Na televisão ao vivo, como nas performances de vídeo em tempo real, tudo aquilo que era 'lixo' para produção imagética anterior se converte em elemento formador, impregnando o produto final de uma marca de incompletude e de improviso que constitui uma de suas características mais interessantes. (Machado, 1988 p.69)
Além disso, o espaço da transmissão ao vivo também tem como particularidade a presença de “tempos neutros”, onde a notícia ainda não aconteceu ou se espera que aconteça. É comum que nesses momentos os repórteres digam informações redundantes sobre o que está acontecendo, enquanto as câmeras vagueiam por um espaço sem ação (como, por exemplo, no intervalo de um jogo de futebol quando os times ainda estão descansando no vestiário e são mostradas imagens dos torcedores sentados, aguardando o reinício da partida). Dessa maneira, a televisão nunca terá a mesma condensação narrativa que observa-se em um filme cinematográfico:
O relato videográfico ou televisual, se realizado realmente em tempo real, não pode nunca manter a mesma coerência narrativa que se costuma identificar nos filmes, porque o material obtido está constantemente maculado por anotações dispensáveis, como quando uma câmera espera a chegada de uma personalidade no aeroporto e vagueia aleatoriamente pelos rostos na multidão ou pelos ambientes vizinhos apenas para preencher com imagem o tempo de espera. (Machado, 1988 p.70)
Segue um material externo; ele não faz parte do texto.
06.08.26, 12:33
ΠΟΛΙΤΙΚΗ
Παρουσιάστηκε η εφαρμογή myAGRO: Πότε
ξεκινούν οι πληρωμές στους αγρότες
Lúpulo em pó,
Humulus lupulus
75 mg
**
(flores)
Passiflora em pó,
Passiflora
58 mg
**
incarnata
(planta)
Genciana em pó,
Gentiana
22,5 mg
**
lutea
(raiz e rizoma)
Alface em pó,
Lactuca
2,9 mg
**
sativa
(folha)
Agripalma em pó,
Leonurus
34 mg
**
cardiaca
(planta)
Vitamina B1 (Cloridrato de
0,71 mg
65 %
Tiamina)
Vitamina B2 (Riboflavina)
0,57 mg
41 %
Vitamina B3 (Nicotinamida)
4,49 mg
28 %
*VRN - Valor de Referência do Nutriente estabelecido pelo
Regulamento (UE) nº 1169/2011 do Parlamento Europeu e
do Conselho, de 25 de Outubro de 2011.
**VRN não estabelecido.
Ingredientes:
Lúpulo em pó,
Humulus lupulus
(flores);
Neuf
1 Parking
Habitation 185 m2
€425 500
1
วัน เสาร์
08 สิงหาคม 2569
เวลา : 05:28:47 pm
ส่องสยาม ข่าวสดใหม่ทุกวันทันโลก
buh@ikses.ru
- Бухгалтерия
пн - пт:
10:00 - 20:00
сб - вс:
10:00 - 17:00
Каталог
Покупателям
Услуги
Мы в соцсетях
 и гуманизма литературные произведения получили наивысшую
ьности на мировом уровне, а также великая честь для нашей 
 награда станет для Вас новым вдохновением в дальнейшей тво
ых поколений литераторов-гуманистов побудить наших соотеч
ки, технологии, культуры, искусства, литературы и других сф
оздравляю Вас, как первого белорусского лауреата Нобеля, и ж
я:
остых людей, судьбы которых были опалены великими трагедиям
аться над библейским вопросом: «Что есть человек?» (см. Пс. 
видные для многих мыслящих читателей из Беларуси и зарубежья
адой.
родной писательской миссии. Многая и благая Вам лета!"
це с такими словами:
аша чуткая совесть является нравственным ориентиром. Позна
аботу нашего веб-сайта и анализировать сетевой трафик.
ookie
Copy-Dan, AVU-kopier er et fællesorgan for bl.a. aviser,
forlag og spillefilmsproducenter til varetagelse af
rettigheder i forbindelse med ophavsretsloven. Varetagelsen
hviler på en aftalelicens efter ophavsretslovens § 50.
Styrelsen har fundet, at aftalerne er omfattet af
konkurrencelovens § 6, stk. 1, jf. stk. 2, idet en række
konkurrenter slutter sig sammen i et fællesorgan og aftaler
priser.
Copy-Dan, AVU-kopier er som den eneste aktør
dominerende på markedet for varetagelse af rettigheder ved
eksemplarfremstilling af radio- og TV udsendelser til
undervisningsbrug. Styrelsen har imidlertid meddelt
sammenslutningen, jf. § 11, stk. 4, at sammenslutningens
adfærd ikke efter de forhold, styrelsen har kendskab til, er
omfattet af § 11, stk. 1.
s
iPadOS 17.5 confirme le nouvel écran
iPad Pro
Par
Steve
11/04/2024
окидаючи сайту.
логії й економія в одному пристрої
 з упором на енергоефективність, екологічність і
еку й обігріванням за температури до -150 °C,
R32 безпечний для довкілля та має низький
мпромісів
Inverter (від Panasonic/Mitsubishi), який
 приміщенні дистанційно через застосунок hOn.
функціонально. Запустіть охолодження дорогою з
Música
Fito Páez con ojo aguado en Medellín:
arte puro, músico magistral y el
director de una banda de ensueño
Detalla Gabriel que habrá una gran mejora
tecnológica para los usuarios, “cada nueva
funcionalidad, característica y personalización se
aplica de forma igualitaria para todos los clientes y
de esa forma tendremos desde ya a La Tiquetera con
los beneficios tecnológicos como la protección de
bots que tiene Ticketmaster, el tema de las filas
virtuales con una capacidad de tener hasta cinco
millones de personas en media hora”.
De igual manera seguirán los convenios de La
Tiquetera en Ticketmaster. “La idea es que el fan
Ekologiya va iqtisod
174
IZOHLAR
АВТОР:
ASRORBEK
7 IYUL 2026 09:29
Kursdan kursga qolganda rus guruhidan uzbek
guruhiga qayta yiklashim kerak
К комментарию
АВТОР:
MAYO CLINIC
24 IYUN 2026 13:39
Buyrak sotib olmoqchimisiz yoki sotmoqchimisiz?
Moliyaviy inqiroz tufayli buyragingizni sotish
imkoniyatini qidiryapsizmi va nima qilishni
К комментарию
Observar uma matéria gravada e ver a apresentação de uma notícia ao vivo, seja na voz de um repórter, seja no comentário de um estúdio, traz diferenças fundamentais. No material gravado, muitas vezes pode-se ver somente 'os melhores momentos' de uma notícia, com a voz modulada e calculada de quem lê para atingir o melhor impacto possível. Já no ao vivo, há o espaço para o improviso. Muitas vezes a voz do repórter está marcada pela imprecisão e redundâncias na fala e as imagens não são as melhores possíveis, uma vez que o evento pode já ter acontecido ou mesmo não acontecer. Nesse caso, muitas vezes a TV apela para a recuperação de imagens que 'aconteceram há pouco' como forma ilustrativa. A TV também revela aqui muitas vezes a produção barateada ou a impossibilidade de produção de
determinadas notícias, que ficam apenas na voz do apresentador no estúdio ou do repórter na rua.